White Jason C, Parrish Zakia D, Isleyen Mehmet, Gent Martin P N, Iannucci-Berger William, Eitzer Brian D, Kelsey Jason W, Mattina Maryjane Incorvia
Department of Soil and Water, Connecticut Agricultural Experiment Station (CAES), 123 Huntington Street, New Haven, CT 06504, USA.
Int J Phytoremediation. 2006;8(1):63-79. doi: 10.1080/15226510500507102.
A series of small and large pot trials were conducted to assess the phytoextraction potential of several plant species for weathered polychlorinated biphenyls (PCBs) in soil (105 microg/g Arochlor 1268). In addition, the effect of citric acid on PCB bioavailability to both plants and earthworms was assessed. Under small pot conditions (one plant, 400 g soil), three cucurbits (Cucurbita pepo ssp pepo [zucchini] and ssp ovifera [nonzucchini summer squash], Cucumis sativus, cucumber) accumulated up to 270 microg PCB/g in the roots and 14 microg/g in the stems, resulting in 0.10% contaminant removal from soil. Periodic 1 mM subsurface amendments of citric acid increased the stem and leaf PCB concentration by 330 and 600%, respectively, and resulted in up to a 65% increase in the total amount of contaminant removed from soil. Although citric acid at 10 mM more than doubled the amount of PCB desorbed in abiotic batch slurries, contaminant accumulation by two earthworm species (Eisenia foetida and Lumbricus terrestris) was unaffected by citric acid at 1 and 10 mM and ranged from 11-15 microg/g. Two large pot trials were conducted in which cucurbits (C. pepo ssp pepo and ssp ovifera, C. sativus) and white lupin (Lupinus albus) were grown in 70 kg of PCB-contaminated soil White lupin was the poorest accumulator of PCBs, with approximately 20 microg/g in the roots and 1 microg/g in the stems. Both C. pepo ssp ovifera (summer squash) and C. sativus (cucumber) accumulated approximately 65-100 microg/g in the roots and 6-10 microg/g in the stems. C. pepo ssp pepo (zucchini) accumulated significantly greater levels of PCB than all other species, with 430 microg/g in the roots and 22 microg/g in the stems. The mechanism by which C. pepo spp pepo extracts and translocates weathered PCBs is unknown, but confirms earlier findings on the phytoextraction of other weathered persistent organic pollutants such as chlordane, p,p'-DDE, and polycyclic aromatic hydrocarbons.

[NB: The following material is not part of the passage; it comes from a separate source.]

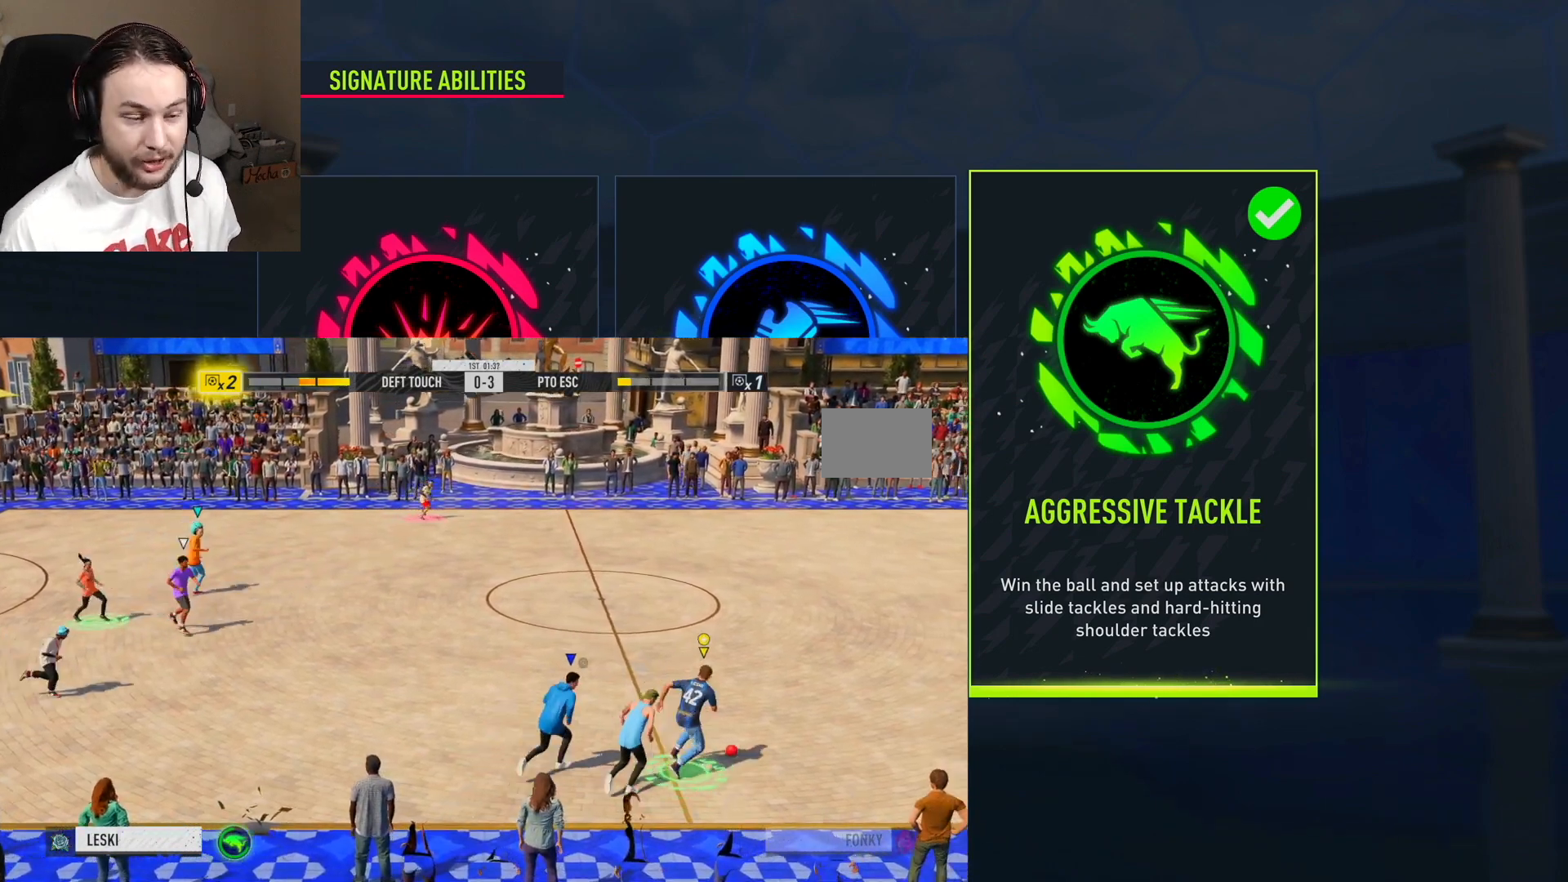
{"buttons": ["R2"], "left_stick": "up-right", "right_stick": "center", "events": []}
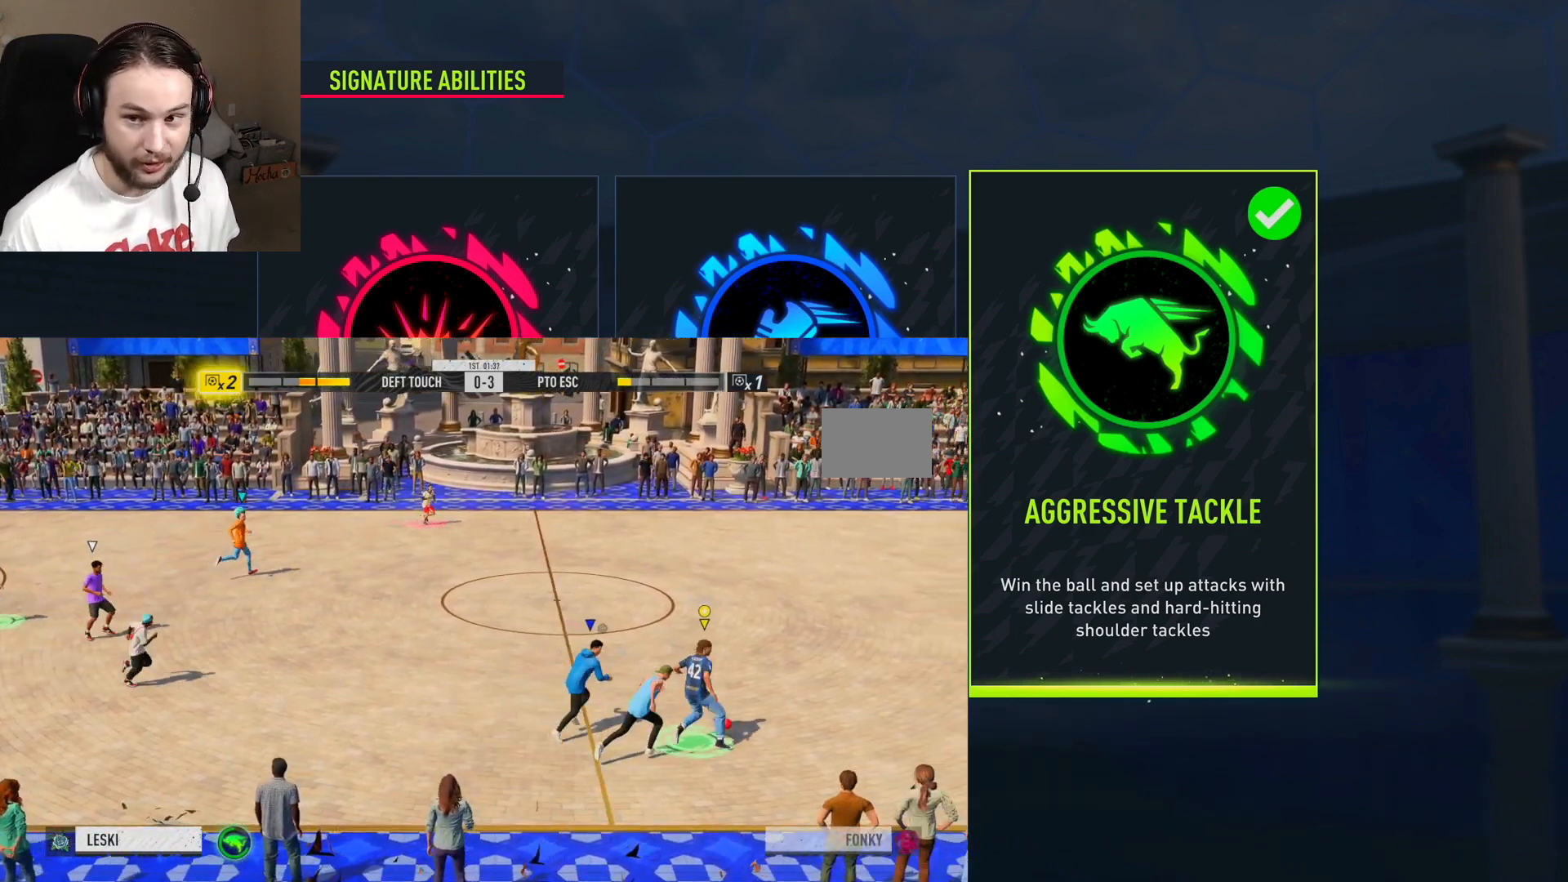
{"buttons": ["R2"], "left_stick": "right", "right_stick": "center", "events": [[350, "left_stick", "right"]]}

开展了一系列小型和大型盆栽试验,以评估几种植物对土壤中老化多氯联苯(PCBs,含量为105微克/克氯丹1268)的植物提取潜力。此外,还评估了柠檬酸对植物和蚯蚓吸收PCBs生物有效性的影响。在小型盆栽条件下(每盆一株植物,400克土壤),三种葫芦科植物(西葫芦南瓜变种西葫芦和南瓜变种非西葫芦夏季南瓜、黄瓜、黄瓜)根部积累的PCBs高达270微克/克,茎部积累量为14微克/克,土壤中污染物去除率为0.10%。定期在地下添加1毫摩尔的柠檬酸,使茎部和叶片中PCBs浓度分别增加了330%和600%,土壤中污染物去除总量增加了65%。尽管10毫摩尔的柠檬酸使非生物批次泥浆中解吸的PCBs量增加了一倍多,但两种蚯蚓(赤子爱胜蚓和陆正蚓)对污染物的积累不受1毫摩尔和10毫摩尔柠檬酸的影响,积累量在11 - 15微克/克之间。进行了两项大型盆栽试验,将葫芦科植物(西葫芦南瓜变种西葫芦和南瓜变种非西葫芦、黄瓜)和白羽扇豆种植在70千克受PCBs污染的土壤中。白羽扇豆是PCBs积累能力最差的植物,根部约为20微克/克,茎部为1微克/克。西葫芦南瓜变种非西葫芦(夏季南瓜)和黄瓜根部积累量约为65 - 100微克/克,茎部为6 - 10微克/克。西葫芦南瓜变种西葫芦积累的PCBs水平明显高于所有其他物种,根部为430微克/克,茎部为22微克/克。西葫芦南瓜变种西葫芦提取和转运老化PCBs的机制尚不清楚,但证实了早期关于其他老化持久性有机污染物如氯丹、p,p'-滴滴伊和多环芳烃植物提取的研究结果。